In the brief history of autonomous cars, Google’s self-driving-koala-pod is probably the most recognizable of its kin. Introduced back in 2014, Google named it the Firefly, and on Monday, the tech giant announced the fleet is being retired. Google’s self-driving car project, now called Waymo, will focus entirely on integrating autonomous tech into vehicles like the Chrysler Pacifica minivan.
Announcing the move in a blog post, Waymo said the prototype vehicle was the product of “countless hours of dreaming up what a fully-self driving vehicle could look like.” And for practical, economical purposes, the design of the koala-pod is sensible—even if it only traveled 25 mph. A wheel-free vehicle is still a goal on the minds of many involved in the autonomous car race, and Google’s pod was one of the most notable steps in that direction.
But as Google realized over time, building a car is really hard. So, like its tech compatriots, it’s focusing on perfecting the autonomous tech itself, and not a full vehicle.

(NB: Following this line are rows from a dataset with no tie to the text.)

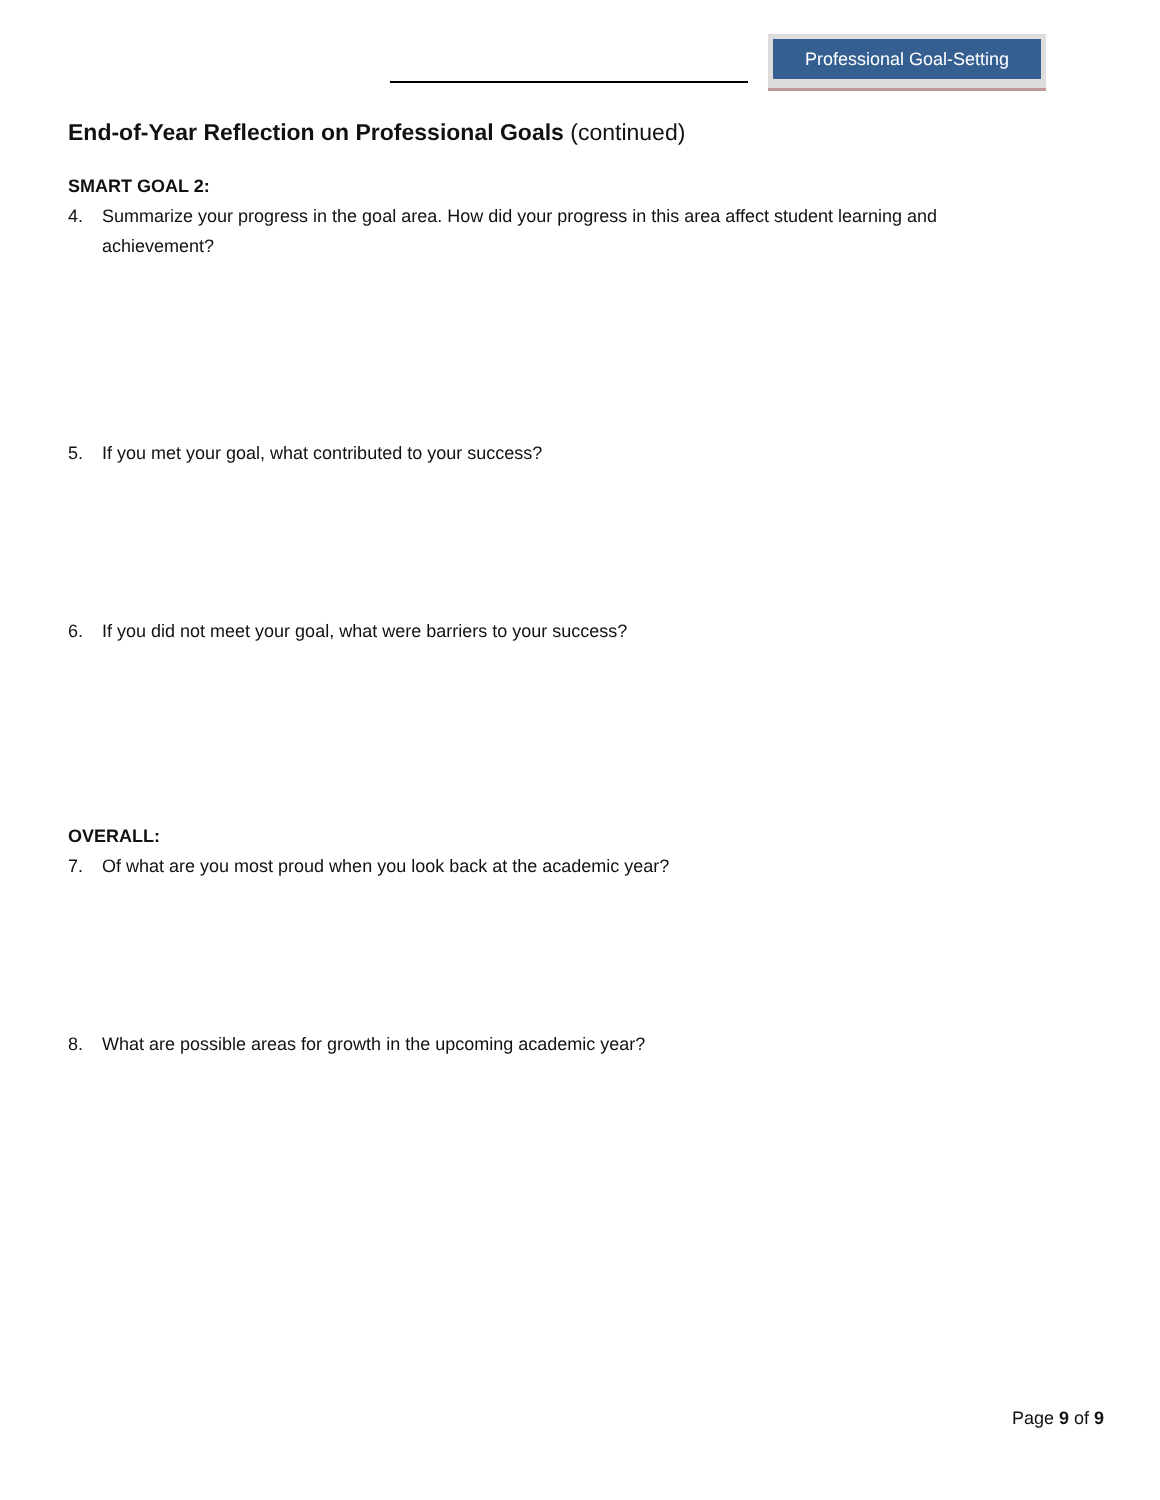Professional Goal-Setting
End-of-Year Reflection on Professional Goals (continued)
SMART GOAL 2:
4. Summarize your progress in the goal area. How did your progress in this area affect student learning and achievement?
5. If you met your goal, what contributed to your success?
6. If you did not meet your goal, what were barriers to your success?
OVERALL:
7. Of what are you most proud when you look back at the academic year?
8. What are possible areas for growth in the upcoming academic year?
Page 9 of 9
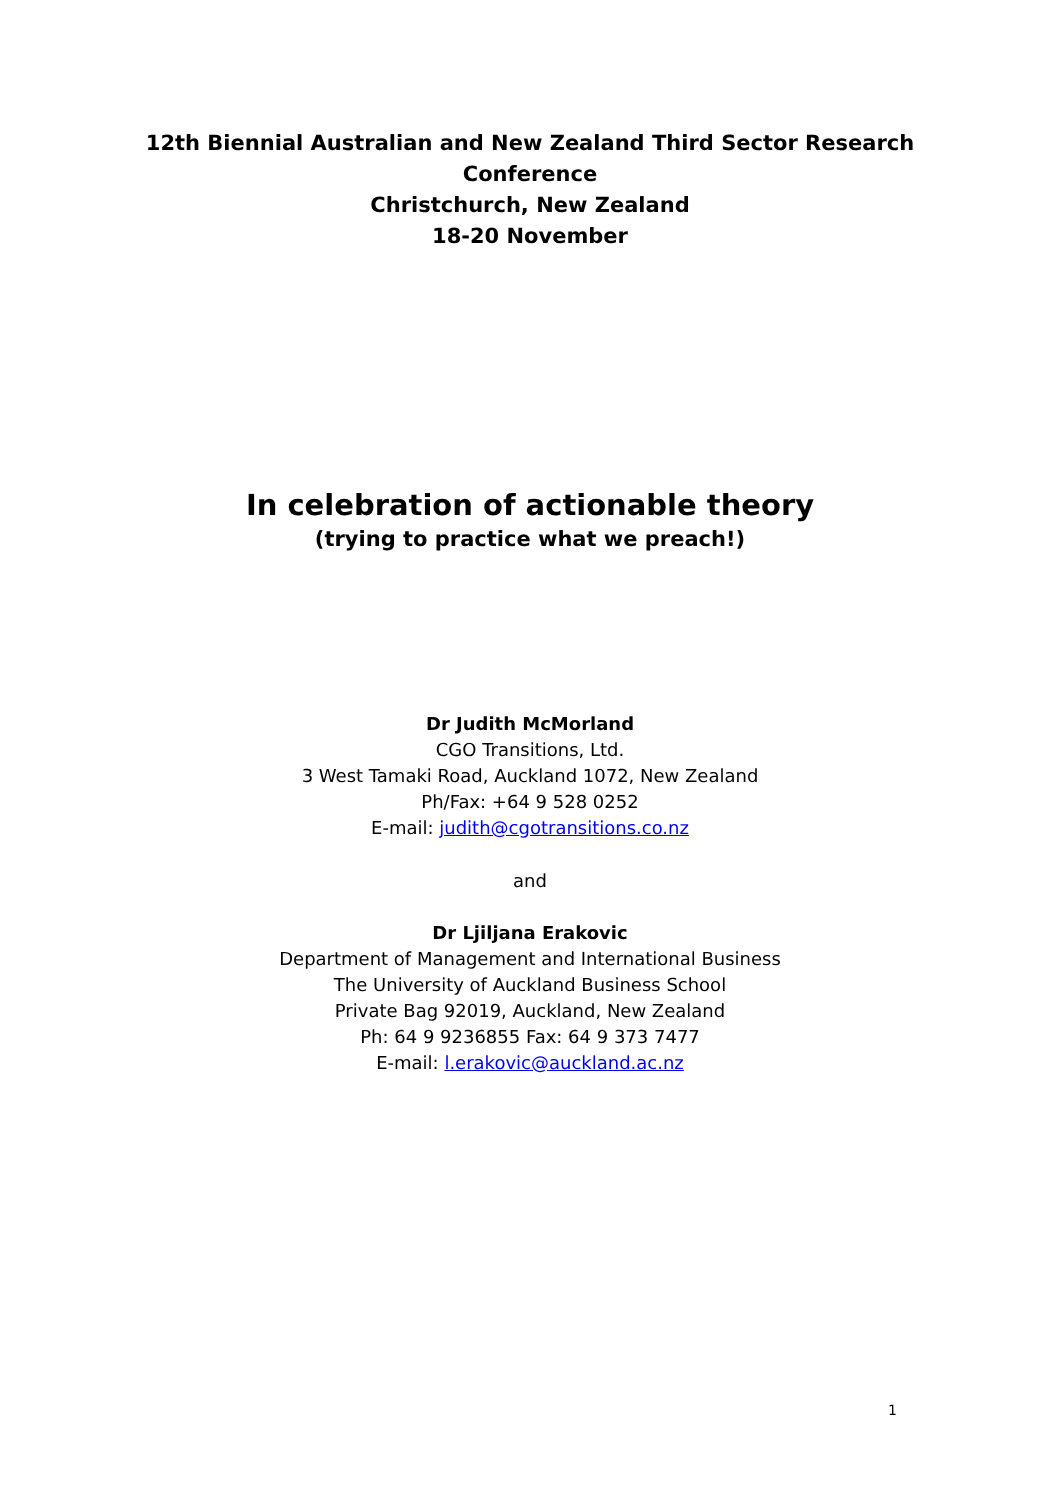12th Biennial Australian and New Zealand Third Sector Research
Conference
Christchurch, New Zealand
18-20 November
In celebration of actionable theory
(trying to practice what we preach!)
Dr Judith McMorland
CGO Transitions, Ltd.
3 West Tamaki Road, Auckland 1072, New Zealand
Ph/Fax: +64 9 528 0252
E-mail: judith@cgotransitions.co.nz
and
Dr Ljiljana Erakovic
Department of Management and International Business
The University of Auckland Business School
Private Bag 92019, Auckland, New Zealand
Ph: 64 9 9236855 Fax: 64 9 373 7477
E-mail: l.erakovic@auckland.ac.nz
1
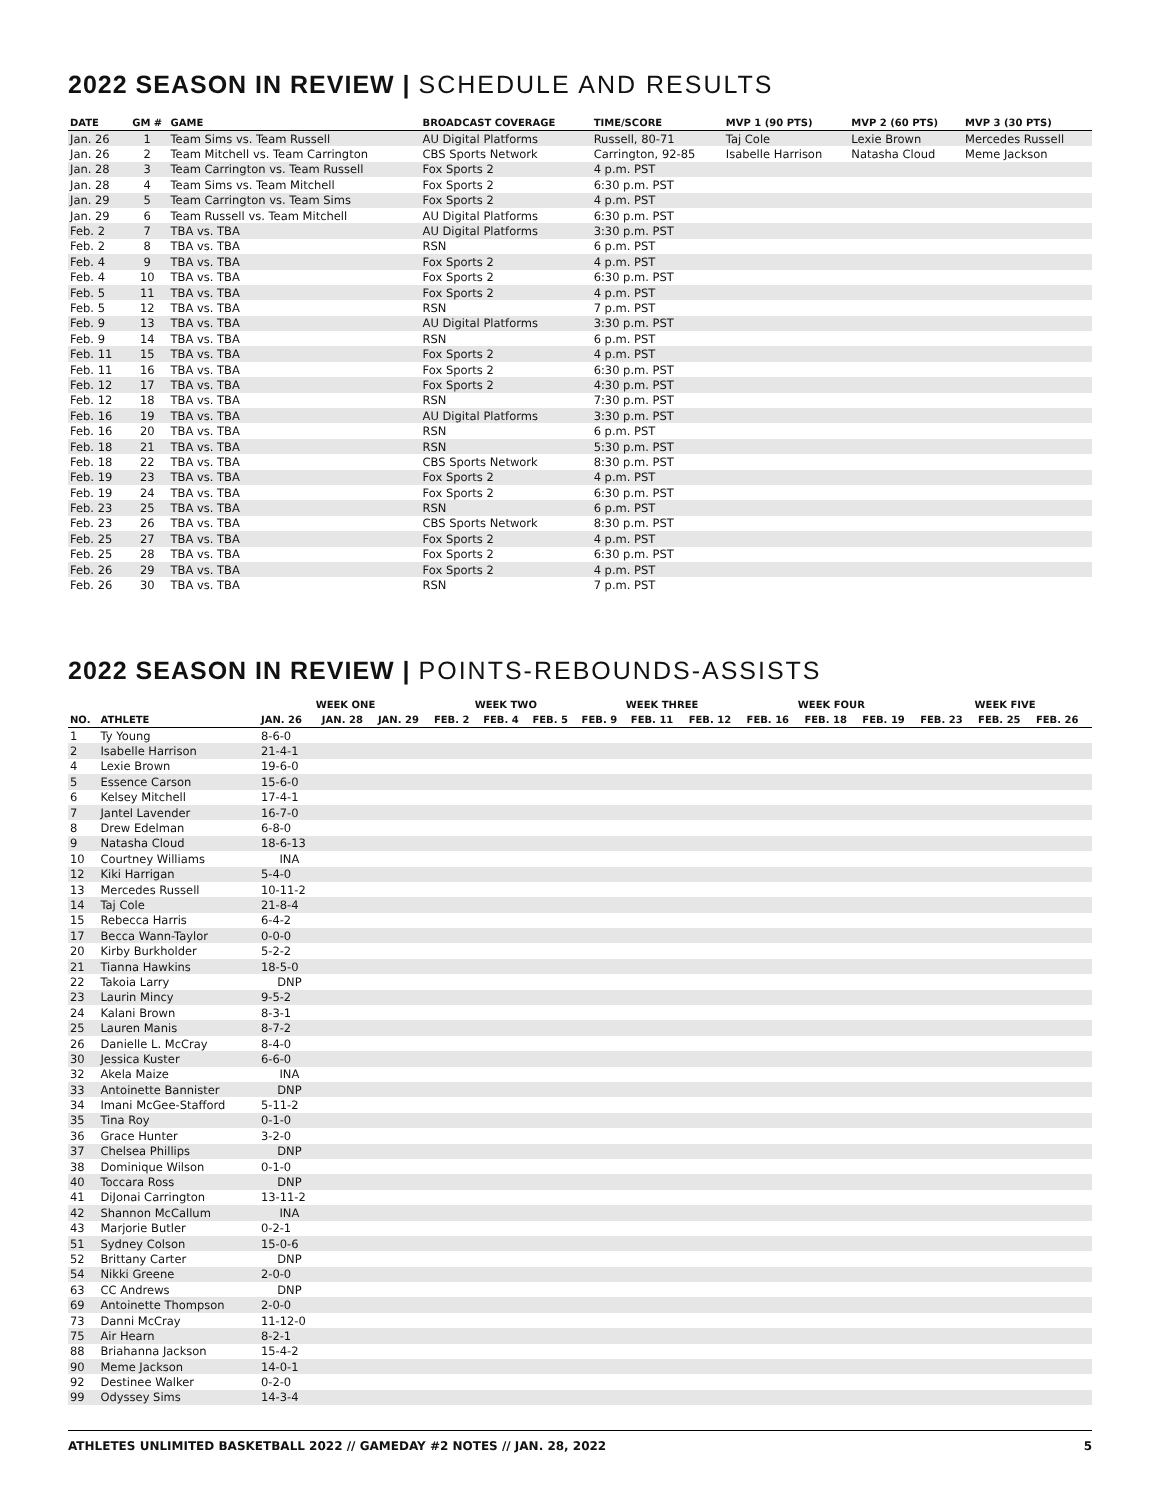2022 SEASON IN REVIEW | SCHEDULE AND RESULTS
| DATE | GM # | GAME | BROADCAST COVERAGE | TIME/SCORE | MVP 1 (90 PTS) | MVP 2 (60 PTS) | MVP 3 (30 PTS) |
| --- | --- | --- | --- | --- | --- | --- | --- |
| Jan. 26 | 1 | Team Sims vs. Team Russell | AU Digital Platforms | Russell, 80-71 | Taj Cole | Lexie Brown | Mercedes Russell |
| Jan. 26 | 2 | Team Mitchell vs. Team Carrington | CBS Sports Network | Carrington, 92-85 | Isabelle Harrison | Natasha Cloud | Meme Jackson |
| Jan. 28 | 3 | Team Carrington vs. Team Russell | Fox Sports 2 | 4 p.m. PST | | | |
| Jan. 28 | 4 | Team Sims vs. Team Mitchell | Fox Sports 2 | 6:30 p.m. PST | | | |
| Jan. 29 | 5 | Team Carrington vs. Team Sims | Fox Sports 2 | 4 p.m. PST | | | |
| Jan. 29 | 6 | Team Russell vs. Team Mitchell | AU Digital Platforms | 6:30 p.m. PST | | | |
| Feb. 2 | 7 | TBA vs. TBA | AU Digital Platforms | 3:30 p.m. PST | | | |
| Feb. 2 | 8 | TBA vs. TBA | RSN | 6 p.m. PST | | | |
| Feb. 4 | 9 | TBA vs. TBA | Fox Sports 2 | 4 p.m. PST | | | |
| Feb. 4 | 10 | TBA vs. TBA | Fox Sports 2 | 6:30 p.m. PST | | | |
| Feb. 5 | 11 | TBA vs. TBA | Fox Sports 2 | 4 p.m. PST | | | |
| Feb. 5 | 12 | TBA vs. TBA | RSN | 7 p.m. PST | | | |
| Feb. 9 | 13 | TBA vs. TBA | AU Digital Platforms | 3:30 p.m. PST | | | |
| Feb. 9 | 14 | TBA vs. TBA | RSN | 6 p.m. PST | | | |
| Feb. 11 | 15 | TBA vs. TBA | Fox Sports 2 | 4 p.m. PST | | | |
| Feb. 11 | 16 | TBA vs. TBA | Fox Sports 2 | 6:30 p.m. PST | | | |
| Feb. 12 | 17 | TBA vs. TBA | Fox Sports 2 | 4:30 p.m. PST | | | |
| Feb. 12 | 18 | TBA vs. TBA | RSN | 7:30 p.m. PST | | | |
| Feb. 16 | 19 | TBA vs. TBA | AU Digital Platforms | 3:30 p.m. PST | | | |
| Feb. 16 | 20 | TBA vs. TBA | RSN | 6 p.m. PST | | | |
| Feb. 18 | 21 | TBA vs. TBA | RSN | 5:30 p.m. PST | | | |
| Feb. 18 | 22 | TBA vs. TBA | CBS Sports Network | 8:30 p.m. PST | | | |
| Feb. 19 | 23 | TBA vs. TBA | Fox Sports 2 | 4 p.m. PST | | | |
| Feb. 19 | 24 | TBA vs. TBA | Fox Sports 2 | 6:30 p.m. PST | | | |
| Feb. 23 | 25 | TBA vs. TBA | RSN | 6 p.m. PST | | | |
| Feb. 23 | 26 | TBA vs. TBA | CBS Sports Network | 8:30 p.m. PST | | | |
| Feb. 25 | 27 | TBA vs. TBA | Fox Sports 2 | 4 p.m. PST | | | |
| Feb. 25 | 28 | TBA vs. TBA | Fox Sports 2 | 6:30 p.m. PST | | | |
| Feb. 26 | 29 | TBA vs. TBA | Fox Sports 2 | 4 p.m. PST | | | |
| Feb. 26 | 30 | TBA vs. TBA | RSN | 7 p.m. PST | | | |
2022 SEASON IN REVIEW | POINTS-REBOUNDS-ASSISTS
| | | WEEK ONE | | | WEEK TWO | | | WEEK THREE | | | WEEK FOUR | | | WEEK FIVE | | |
| --- | --- | --- | --- | --- | --- | --- | --- | --- | --- | --- | --- | --- | --- | --- | --- | --- |
| NO. | ATHLETE | JAN. 26 | JAN. 28 | JAN. 29 | FEB. 2 | FEB. 4 | FEB. 5 | FEB. 9 | FEB. 11 | FEB. 12 | FEB. 16 | FEB. 18 | FEB. 19 | FEB. 23 | FEB. 25 | FEB. 26 |
| 1 | Ty Young | 8-6-0 | | | | | | | | | | | | | | |
| 2 | Isabelle Harrison | 21-4-1 | | | | | | | | | | | | | | |
| 4 | Lexie Brown | 19-6-0 | | | | | | | | | | | | | | |
| 5 | Essence Carson | 15-6-0 | | | | | | | | | | | | | | |
| 6 | Kelsey Mitchell | 17-4-1 | | | | | | | | | | | | | | |
| 7 | Jantel Lavender | 16-7-0 | | | | | | | | | | | | | | |
| 8 | Drew Edelman | 6-8-0 | | | | | | | | | | | | | | |
| 9 | Natasha Cloud | 18-6-13 | | | | | | | | | | | | | | |
| 10 | Courtney Williams | INA | | | | | | | | | | | | | | |
| 12 | Kiki Harrigan | 5-4-0 | | | | | | | | | | | | | | |
| 13 | Mercedes Russell | 10-11-2 | | | | | | | | | | | | | | |
| 14 | Taj Cole | 21-8-4 | | | | | | | | | | | | | | |
| 15 | Rebecca Harris | 6-4-2 | | | | | | | | | | | | | | |
| 17 | Becca Wann-Taylor | 0-0-0 | | | | | | | | | | | | | | |
| 20 | Kirby Burkholder | 5-2-2 | | | | | | | | | | | | | | |
| 21 | Tianna Hawkins | 18-5-0 | | | | | | | | | | | | | | |
| 22 | Takoia Larry | DNP | | | | | | | | | | | | | | |
| 23 | Laurin Mincy | 9-5-2 | | | | | | | | | | | | | | |
| 24 | Kalani Brown | 8-3-1 | | | | | | | | | | | | | | |
| 25 | Lauren Manis | 8-7-2 | | | | | | | | | | | | | | |
| 26 | Danielle L. McCray | 8-4-0 | | | | | | | | | | | | | | |
| 30 | Jessica Kuster | 6-6-0 | | | | | | | | | | | | | | |
| 32 | Akela Maize | INA | | | | | | | | | | | | | | |
| 33 | Antoinette Bannister | DNP | | | | | | | | | | | | | | |
| 34 | Imani McGee-Stafford | 5-11-2 | | | | | | | | | | | | | | |
| 35 | Tina Roy | 0-1-0 | | | | | | | | | | | | | | |
| 36 | Grace Hunter | 3-2-0 | | | | | | | | | | | | | | |
| 37 | Chelsea Phillips | DNP | | | | | | | | | | | | | | |
| 38 | Dominique Wilson | 0-1-0 | | | | | | | | | | | | | | |
| 40 | Toccara Ross | DNP | | | | | | | | | | | | | | |
| 41 | DiJonai Carrington | 13-11-2 | | | | | | | | | | | | | | |
| 42 | Shannon McCallum | INA | | | | | | | | | | | | | | |
| 43 | Marjorie Butler | 0-2-1 | | | | | | | | | | | | | | |
| 51 | Sydney Colson | 15-0-6 | | | | | | | | | | | | | | |
| 52 | Brittany Carter | DNP | | | | | | | | | | | | | | |
| 54 | Nikki Greene | 2-0-0 | | | | | | | | | | | | | | |
| 63 | CC Andrews | DNP | | | | | | | | | | | | | | |
| 69 | Antoinette Thompson | 2-0-0 | | | | | | | | | | | | | | |
| 73 | Danni McCray | 11-12-0 | | | | | | | | | | | | | | |
| 75 | Air Hearn | 8-2-1 | | | | | | | | | | | | | | |
| 88 | Briahanna Jackson | 15-4-2 | | | | | | | | | | | | | | |
| 90 | Meme Jackson | 14-0-1 | | | | | | | | | | | | | | |
| 92 | Destinee Walker | 0-2-0 | | | | | | | | | | | | | | |
| 99 | Odyssey Sims | 14-3-4 | | | | | | | | | | | | | | |
ATHLETES UNLIMITED BASKETBALL 2022 // GAMEDAY #2 NOTES // JAN. 28, 2022 5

By focusing on mass-produced vehicles like the Pacifica minivan, we’ll be able to bring fully self-driving technology to more people, more quickly. The Pacifica minivans are equipped with our latest generation of custom-built radar, LiDAR and vision systems and an all-new AI compute platform, so they can see even further and sharper. They can also reach full speed (where the Firefly is limited to 25mph), and the interior is equipped with creature comforts that passengers expect in their vehicles today — which makes our initial fleet of 600 self-driving minivans a perfect fit for our early rider program.
If you’re interested in checking out the Firefly at some point in the future, Google says they’re heading to Austin, Texas, in October to commemorate the two-year anniversary of the first autonomous ride in one of the koala pods. And Google says they’ll be on display at the Computer History Museum in Mountain View, California, as well as London’s Design Museum.